:: Testo in esame ::

Paolo Ercolani pone una questione che è sotto gli occhi di tutti coloro che ritengono che la distinzione sinistra-destra sia ancora ricca di significato e di valenza euristica ed evidenzia un tema molto serio: come è possibile, di fronte alle contemporanee trasformazioni culturali e di conseguenza economiche e politiche, fare in modo che la sinistra sia in grado di immaginare e realizzare azioni e progetti all’altezza dei problemi che queste trasformazioni mettono in campo e sia capace di proporre azioni che consentano di immaginare e realizzare una società più “giusta”.
Quest’ultima – la giustizia – sembra essere per Ercolani il parametro che definisce ciò che è di sinistra e ciò che non lo è. Un parametro di natura morale. Una vena che, del resto, percorre in modo marcato la pars costruens del suo contributo. Un’ottica difficile da rintracciare nell’evocato Marx, il quale si poneva in modo netto invece la questione di una società non alienata e non feticistica e nel contempo si dimostrava ammirato delle nuove modalità che il capitalismo presentava, così come noi oggi non possiamo non riconoscere che vi è un allargamento delle condizioni di benessere di paesi come la Cina, il Sud Est Asiatico e di molti paesi del centro e del sud del continente africano.

:::

» **Elenco attività**:
- A) Traduci in inglese questa frase del testo in esame: "Quest’ultima – la giustizia – sembra essere per Ercolani il parametro che definisce ciò che è di sinistra e ciò che non lo è."
- B) Quali paesi cita il testo in esame come esempio di un allargamento delle condizioni di benessere?
- C) Scrivi il seguito del testo in esame sulla distinzione tra sinistra e destra, ripartendo dopo la sua ultima frase.
Le voci non servono per svolgere le attività.

:: Voci del dataset ::

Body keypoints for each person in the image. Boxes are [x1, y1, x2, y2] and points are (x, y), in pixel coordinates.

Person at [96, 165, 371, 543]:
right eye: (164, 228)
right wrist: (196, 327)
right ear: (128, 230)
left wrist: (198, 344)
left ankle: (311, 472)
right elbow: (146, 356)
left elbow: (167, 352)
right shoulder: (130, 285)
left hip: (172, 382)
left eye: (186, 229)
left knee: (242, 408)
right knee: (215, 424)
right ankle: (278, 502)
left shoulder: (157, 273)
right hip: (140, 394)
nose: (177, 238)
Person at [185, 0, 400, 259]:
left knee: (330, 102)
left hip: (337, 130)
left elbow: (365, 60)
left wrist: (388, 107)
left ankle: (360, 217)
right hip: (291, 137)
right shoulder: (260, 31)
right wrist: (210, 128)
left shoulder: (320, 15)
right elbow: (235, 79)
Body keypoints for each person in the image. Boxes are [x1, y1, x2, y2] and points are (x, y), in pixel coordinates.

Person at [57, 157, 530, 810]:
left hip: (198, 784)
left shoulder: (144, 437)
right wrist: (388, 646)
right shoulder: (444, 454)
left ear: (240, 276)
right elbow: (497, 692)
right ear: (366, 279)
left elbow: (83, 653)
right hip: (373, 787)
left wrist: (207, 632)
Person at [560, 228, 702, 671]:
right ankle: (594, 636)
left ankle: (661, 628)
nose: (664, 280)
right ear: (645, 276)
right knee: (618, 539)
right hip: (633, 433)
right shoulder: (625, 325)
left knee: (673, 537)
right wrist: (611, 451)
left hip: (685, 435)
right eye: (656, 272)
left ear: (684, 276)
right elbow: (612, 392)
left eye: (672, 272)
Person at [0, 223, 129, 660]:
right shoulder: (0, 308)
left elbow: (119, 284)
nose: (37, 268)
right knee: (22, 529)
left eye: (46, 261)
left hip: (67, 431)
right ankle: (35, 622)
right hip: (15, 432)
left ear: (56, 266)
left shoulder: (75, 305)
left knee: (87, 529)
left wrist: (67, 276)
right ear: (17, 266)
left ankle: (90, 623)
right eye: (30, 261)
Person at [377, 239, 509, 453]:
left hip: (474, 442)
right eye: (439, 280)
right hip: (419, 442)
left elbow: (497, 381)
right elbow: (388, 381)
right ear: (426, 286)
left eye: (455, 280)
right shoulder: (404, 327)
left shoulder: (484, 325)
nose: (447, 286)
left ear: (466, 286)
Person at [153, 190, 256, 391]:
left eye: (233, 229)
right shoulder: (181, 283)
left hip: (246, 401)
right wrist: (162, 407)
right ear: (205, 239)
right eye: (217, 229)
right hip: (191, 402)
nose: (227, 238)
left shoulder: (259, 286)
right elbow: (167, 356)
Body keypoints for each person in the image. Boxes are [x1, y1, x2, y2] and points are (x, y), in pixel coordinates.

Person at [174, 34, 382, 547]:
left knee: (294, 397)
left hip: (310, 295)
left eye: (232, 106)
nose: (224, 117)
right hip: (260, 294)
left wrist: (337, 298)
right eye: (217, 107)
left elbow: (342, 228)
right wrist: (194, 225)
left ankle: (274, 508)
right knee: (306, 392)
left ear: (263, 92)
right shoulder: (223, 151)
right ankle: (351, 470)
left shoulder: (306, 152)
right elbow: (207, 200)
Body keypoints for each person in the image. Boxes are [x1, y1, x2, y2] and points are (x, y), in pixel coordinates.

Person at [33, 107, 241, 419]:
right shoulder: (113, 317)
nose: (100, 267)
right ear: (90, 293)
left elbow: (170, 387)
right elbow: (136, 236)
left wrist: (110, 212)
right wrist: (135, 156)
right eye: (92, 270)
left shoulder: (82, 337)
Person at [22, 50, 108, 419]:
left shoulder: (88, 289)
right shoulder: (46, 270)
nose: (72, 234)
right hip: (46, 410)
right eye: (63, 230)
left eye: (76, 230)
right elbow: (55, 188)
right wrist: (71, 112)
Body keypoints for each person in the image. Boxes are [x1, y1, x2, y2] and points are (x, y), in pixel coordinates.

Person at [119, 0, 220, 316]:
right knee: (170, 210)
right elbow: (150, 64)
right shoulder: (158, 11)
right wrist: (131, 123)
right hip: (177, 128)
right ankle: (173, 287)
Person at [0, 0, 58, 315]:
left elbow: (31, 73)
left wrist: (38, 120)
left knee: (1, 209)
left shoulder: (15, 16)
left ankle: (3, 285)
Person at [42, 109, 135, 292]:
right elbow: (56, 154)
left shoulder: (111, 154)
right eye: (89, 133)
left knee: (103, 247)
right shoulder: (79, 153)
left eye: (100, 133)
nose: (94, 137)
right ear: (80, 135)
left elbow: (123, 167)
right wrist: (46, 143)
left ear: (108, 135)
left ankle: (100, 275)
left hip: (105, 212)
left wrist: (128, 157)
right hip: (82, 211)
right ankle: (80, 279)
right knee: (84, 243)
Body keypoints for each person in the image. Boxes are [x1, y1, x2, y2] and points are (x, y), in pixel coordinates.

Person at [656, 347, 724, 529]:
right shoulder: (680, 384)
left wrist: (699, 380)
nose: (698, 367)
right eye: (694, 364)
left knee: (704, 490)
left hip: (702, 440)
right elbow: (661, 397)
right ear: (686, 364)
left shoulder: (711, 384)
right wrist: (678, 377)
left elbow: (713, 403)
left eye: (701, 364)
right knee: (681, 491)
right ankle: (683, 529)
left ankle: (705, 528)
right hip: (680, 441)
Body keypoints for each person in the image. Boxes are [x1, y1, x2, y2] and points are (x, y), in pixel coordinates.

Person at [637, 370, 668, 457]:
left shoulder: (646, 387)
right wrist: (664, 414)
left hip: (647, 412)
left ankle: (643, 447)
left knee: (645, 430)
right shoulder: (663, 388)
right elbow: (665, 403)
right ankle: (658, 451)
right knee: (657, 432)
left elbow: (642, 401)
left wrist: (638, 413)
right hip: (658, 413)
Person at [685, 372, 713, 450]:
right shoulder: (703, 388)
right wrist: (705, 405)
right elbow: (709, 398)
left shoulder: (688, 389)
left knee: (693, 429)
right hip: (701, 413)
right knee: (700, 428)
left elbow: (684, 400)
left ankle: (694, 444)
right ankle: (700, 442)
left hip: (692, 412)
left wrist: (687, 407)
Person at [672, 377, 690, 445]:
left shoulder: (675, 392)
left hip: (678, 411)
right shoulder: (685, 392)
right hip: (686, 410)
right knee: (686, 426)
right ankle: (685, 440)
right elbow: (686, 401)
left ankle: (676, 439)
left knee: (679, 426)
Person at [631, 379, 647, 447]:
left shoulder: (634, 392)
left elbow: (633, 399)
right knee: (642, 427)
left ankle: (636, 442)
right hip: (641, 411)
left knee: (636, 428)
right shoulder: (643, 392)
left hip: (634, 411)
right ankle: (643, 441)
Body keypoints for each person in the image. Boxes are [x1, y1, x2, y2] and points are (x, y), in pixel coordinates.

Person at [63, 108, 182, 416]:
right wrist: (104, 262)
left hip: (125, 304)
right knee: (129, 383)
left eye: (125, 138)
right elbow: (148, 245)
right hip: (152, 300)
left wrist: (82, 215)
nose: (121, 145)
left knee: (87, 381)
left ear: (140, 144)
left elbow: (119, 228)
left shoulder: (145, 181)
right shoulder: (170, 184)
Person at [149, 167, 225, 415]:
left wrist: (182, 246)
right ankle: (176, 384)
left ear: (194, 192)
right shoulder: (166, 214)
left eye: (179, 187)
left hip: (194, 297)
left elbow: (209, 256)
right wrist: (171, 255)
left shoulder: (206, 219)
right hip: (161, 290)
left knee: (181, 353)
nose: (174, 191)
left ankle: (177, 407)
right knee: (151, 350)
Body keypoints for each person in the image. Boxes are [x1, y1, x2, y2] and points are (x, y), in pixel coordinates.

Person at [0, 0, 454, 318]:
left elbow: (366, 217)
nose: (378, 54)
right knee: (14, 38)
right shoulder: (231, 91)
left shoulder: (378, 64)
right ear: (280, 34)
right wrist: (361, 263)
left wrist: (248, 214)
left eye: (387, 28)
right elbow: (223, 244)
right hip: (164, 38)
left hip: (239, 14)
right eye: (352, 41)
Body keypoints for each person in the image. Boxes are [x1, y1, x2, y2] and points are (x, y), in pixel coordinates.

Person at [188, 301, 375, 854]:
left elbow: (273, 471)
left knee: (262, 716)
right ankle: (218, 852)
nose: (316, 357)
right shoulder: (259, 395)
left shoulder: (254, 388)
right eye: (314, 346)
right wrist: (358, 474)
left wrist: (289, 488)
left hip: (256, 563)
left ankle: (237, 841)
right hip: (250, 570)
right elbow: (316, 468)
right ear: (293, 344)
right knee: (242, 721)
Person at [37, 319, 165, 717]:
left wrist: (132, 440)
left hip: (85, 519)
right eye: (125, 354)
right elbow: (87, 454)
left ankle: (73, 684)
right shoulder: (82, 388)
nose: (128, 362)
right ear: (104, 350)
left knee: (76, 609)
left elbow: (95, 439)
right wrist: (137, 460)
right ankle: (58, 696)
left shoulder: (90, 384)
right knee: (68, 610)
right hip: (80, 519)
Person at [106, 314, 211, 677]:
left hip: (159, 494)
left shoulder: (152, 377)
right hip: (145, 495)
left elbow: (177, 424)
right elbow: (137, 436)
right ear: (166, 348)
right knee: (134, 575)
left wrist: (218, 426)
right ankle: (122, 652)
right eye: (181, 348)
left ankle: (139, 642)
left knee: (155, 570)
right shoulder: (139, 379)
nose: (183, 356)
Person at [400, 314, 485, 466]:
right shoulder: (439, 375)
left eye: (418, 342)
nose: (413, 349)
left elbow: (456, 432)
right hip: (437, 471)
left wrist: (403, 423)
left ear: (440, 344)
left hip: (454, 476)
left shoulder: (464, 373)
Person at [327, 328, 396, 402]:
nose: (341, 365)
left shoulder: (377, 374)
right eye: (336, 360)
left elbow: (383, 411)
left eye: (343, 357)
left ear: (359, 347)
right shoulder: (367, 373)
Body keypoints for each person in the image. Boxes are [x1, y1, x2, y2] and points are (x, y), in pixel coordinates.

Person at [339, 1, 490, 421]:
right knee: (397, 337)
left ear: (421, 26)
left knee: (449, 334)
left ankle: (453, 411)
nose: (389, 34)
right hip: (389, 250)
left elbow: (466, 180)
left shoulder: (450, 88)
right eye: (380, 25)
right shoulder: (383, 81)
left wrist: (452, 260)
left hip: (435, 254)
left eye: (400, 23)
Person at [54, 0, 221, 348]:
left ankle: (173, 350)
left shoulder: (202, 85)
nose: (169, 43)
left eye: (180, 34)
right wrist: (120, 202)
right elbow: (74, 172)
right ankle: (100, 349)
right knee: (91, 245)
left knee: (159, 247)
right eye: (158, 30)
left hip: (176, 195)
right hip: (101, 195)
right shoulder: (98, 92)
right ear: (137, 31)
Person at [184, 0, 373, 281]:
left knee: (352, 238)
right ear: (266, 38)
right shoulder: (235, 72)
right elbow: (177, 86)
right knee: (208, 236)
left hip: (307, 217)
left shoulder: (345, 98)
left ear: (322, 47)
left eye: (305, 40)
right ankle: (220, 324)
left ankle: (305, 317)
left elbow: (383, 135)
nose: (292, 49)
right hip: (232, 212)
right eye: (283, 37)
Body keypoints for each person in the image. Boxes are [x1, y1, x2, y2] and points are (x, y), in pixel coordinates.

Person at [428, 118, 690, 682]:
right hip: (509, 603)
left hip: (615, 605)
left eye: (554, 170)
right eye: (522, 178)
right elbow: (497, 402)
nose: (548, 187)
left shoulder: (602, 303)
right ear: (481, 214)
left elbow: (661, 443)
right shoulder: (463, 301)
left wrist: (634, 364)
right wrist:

:::

» **Risposte alle attività**:
- A) The latter – justice – seems to be, for Ercolani, the parameter that defines what is left-wing and what is not.

- B) La Cina, il Sud Est Asiatico e molti paesi del centro e del sud del continente africano.

- C)
La contrapposizione fra queste due ottiche è rinvenibile nella polemica fra lo stesso Marx e Pierre-Joseph Proudhon, tanto che il primo replicava al testo del filosofo francese Filosofia della misera di (1846) con lo scritto Misera della filosofia di Karl Marx (1847). Una contrapposizione stigmatizzata in un brano del Manifesto nel quale il filosofo di Treviri sostiene che: «per cambiamento delle condizioni materiali di esistenza, questo socialismo non intende affatto l’abolizione delle condizioni borghesi di produzione, che è realizzabile solo per via rivoluzionaria, bensì riforme amministrative effettuate nell’ambito di queste condizioni di produzione,che quindi non modificano per nulla il rapporto tra capitale e lavoro salariato, ma, nella migliore delle ipotesi, riducono per la borghesia i costi del governo e ne semplificano la gestione economica». Sono affermazioni che volutamente si antepongono a quelle formulate da Proudhon quando argomenta che: «la giustizia è la stella centrale che governa la società, il polo attorno al quale ruota il mondo politico, il principio e la regola di tutte le transizioni. Nulla avviene fra gli uomini che non sia in nome del diritto, nulla senza invocare la giustizia … Si, tutti gli uomini credono e ripetono che l’uguaglianza delle condizioni è identica all’uguaglianza di diritti; che proprietà e furto sono sinonimi; che ogni privilegio sociale, concesso o per meglio dire usurpato col pretesto della superiorità dell’individuo o della prestazione è iniquità e brigantaggio: tutti gli uomini, affermo, attestano queste verità nel loro cuore; non si tratta che di fargliele vedere».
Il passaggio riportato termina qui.